* _Dataset items_
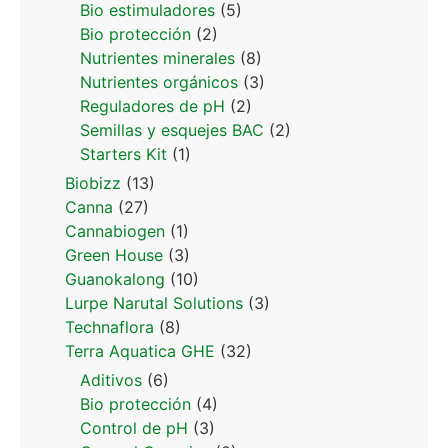
Bio estimuladores
(5)
Bio protección
(2)
Nutrientes minerales
(8)
Nutrientes orgánicos
(3)
Reguladores de pH
(2)
Semillas y esquejes BAC
(2)
Starters Kit
(1)
Biobizz
(13)
Canna
(27)
Cannabiogen
(1)
Green House
(3)
Guanokalong
(10)
Lurpe Narutal Solutions
(3)
Technaflora
(8)
Terra Aquatica GHE
(32)
Aditivos
(6)
Bio protección
(4)
Control de pH
(3)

* _YOUR INSTRUCTIONS_
Retype every line of text in the material above without changing a character, and leave the pictures out.

* _YOUR SOLUTION_
Bio estimuladores
(5)
Bio protección
(2)
Nutrientes minerales
(8)
Nutrientes orgánicos
(3)
Reguladores de pH
(2)
Semillas y esquejes BAC
(2)
Starters Kit
(1)
Biobizz
(13)
Canna
(27)
Cannabiogen
(1)
Green House
(3)
Guanokalong
(10)
Lurpe Narutal Solutions
(3)
Technaflora
(8)
Terra Aquatica GHE
(32)
Aditivos
(6)
Bio protección
(4)
Control de pH
(3)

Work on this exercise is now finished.